Dilemma is a purely numerical puzzle, very neatly constructed
and capable of solution without Mathematica or other online programming aids (though AI is useful
in narrowing down searches). Oyler is to be congratulated for his concise clues!
As ever, making headway and reaching the goal of 2 full grids, each with 2 instances
of every digit from 0-9, relies on finding the unique path through the clues.
I won’t bore the reader with the numerous wrong turns, dead ends and careless
mistakes that abounded in my handcrafted workings. Instead I will set out the path
which led me to the solution.
NB: some squares can act as both last digits and intermediate digits, such as the last
digit of 5 across which is also an intermediate digit of 3 down. After shading the
squares containing the last digits (whether or not they were also intermediate digits),
I observed that in each grid there are 10 grey squares and 10 white squares, and
made the assumption that a square containing a last digit always counts as a last
digit, irrespective of any other role that digit might play.
It’s always gratifying when an endgame reinforces and confirms the gridfill. In
addition to checking that I had a white and grey version of each digit, I sought to
derive words by converting numbers to letters; however, I could only find BADE at
4dn in the left-hand grid, and CEDI at 3dn in the right-hand grid. Had there been
anything significant I’m sure Oyler would have incorporated it.
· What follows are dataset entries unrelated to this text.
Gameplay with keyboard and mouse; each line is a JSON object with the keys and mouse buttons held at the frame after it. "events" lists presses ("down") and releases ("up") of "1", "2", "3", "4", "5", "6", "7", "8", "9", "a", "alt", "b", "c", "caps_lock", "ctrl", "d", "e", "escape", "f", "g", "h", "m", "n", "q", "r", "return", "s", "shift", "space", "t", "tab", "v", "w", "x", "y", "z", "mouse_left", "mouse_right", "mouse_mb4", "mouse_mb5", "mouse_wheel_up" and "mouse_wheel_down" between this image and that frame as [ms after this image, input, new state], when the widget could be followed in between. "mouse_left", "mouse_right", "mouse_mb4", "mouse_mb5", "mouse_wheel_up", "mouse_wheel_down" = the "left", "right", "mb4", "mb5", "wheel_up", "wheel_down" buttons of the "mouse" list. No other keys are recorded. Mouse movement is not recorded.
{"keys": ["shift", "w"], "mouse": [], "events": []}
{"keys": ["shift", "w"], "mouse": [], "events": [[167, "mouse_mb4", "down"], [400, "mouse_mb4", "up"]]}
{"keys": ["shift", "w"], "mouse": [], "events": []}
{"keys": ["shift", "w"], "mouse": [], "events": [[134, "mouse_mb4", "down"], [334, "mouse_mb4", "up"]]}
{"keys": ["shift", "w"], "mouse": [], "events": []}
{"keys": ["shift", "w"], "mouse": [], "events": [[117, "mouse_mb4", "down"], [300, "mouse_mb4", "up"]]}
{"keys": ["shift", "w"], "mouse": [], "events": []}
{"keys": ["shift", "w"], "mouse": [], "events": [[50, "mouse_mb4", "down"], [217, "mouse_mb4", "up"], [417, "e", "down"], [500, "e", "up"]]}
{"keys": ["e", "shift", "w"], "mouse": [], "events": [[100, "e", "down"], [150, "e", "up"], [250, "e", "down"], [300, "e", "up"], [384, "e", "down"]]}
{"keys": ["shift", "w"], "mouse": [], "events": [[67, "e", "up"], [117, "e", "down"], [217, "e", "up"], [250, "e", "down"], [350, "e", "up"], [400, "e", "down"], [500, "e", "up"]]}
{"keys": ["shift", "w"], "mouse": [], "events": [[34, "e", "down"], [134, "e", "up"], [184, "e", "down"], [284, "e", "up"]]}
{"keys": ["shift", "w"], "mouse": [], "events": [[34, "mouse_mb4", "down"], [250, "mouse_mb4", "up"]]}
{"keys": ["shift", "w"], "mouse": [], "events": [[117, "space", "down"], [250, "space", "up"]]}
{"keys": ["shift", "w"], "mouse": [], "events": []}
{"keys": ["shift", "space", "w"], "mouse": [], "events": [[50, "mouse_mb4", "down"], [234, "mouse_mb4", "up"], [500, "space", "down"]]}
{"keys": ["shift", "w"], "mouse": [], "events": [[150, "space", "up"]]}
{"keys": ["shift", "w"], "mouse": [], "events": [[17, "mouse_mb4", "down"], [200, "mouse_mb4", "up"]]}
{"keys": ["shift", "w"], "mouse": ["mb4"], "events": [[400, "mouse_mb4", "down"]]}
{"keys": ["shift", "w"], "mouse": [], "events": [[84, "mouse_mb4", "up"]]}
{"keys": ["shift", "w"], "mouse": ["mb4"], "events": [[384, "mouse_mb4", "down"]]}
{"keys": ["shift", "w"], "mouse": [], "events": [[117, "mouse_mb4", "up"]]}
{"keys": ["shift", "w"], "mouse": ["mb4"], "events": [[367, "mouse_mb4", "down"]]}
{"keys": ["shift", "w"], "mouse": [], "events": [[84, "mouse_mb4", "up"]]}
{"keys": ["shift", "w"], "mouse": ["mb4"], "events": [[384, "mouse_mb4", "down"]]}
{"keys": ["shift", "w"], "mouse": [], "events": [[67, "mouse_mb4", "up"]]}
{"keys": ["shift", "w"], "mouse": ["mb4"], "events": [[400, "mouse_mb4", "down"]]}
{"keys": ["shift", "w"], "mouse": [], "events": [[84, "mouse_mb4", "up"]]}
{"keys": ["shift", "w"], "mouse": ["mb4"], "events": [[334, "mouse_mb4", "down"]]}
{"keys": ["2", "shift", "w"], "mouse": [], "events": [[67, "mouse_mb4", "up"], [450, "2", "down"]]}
Finally, Dilemma threw an interesting fact my way: in squares, penultimate odd digits
are always followed by the digit 6. I must tuck that away for future use somewhere.
My methodology is set out in Appendix A.
Appendix A to Listener 4908 solution: the gridfill
Left-hand grid
1. Shade all squares containing last digits grey or a colour of choice to help avoid
duplication of digits.
2. Consider in the left grid 3dn, 3ac and 6ac. 6ac must begin with 1; the smallest
value for 3ac is 232 (palindrome) or 233 (prime); 6ac is either triangular or even:
only 10 or 12 give a small enough 3dn to fit. This is true for other first digits of
3ac/3dn. 10 does not work because both 6ac and 3dn would end in 0. Therefore
6ac is 12, even.
3. 3ac must begin with 2 or 3 or 4 to satisfy 3dn. Possible values, once we take into
consideration that we’ve used up a white 1 and a grey 2, are
3ac 233 323 ) either way, both 2s and 3s are used
3dn 2796 3876 )
4. Thus 9ac ends in 6.
5. 4dn is either prime: 2179 3109 3167 3169 3187
or triangular 2145
6. 8ac is either square: 784 900 961 (so 4dn is not 2179)
or triangular 741
7. 10ac is either Fib: no solutions
or prime: 59 71 79 97
8. 1ac is either reversed square: 94 61
or reversed triangular: 51 54 55 87
9. If 3ac = 233, then 3dn = 2796, 8ac = 900 or 961 and 4dn = 3109 or 3167 or 3169.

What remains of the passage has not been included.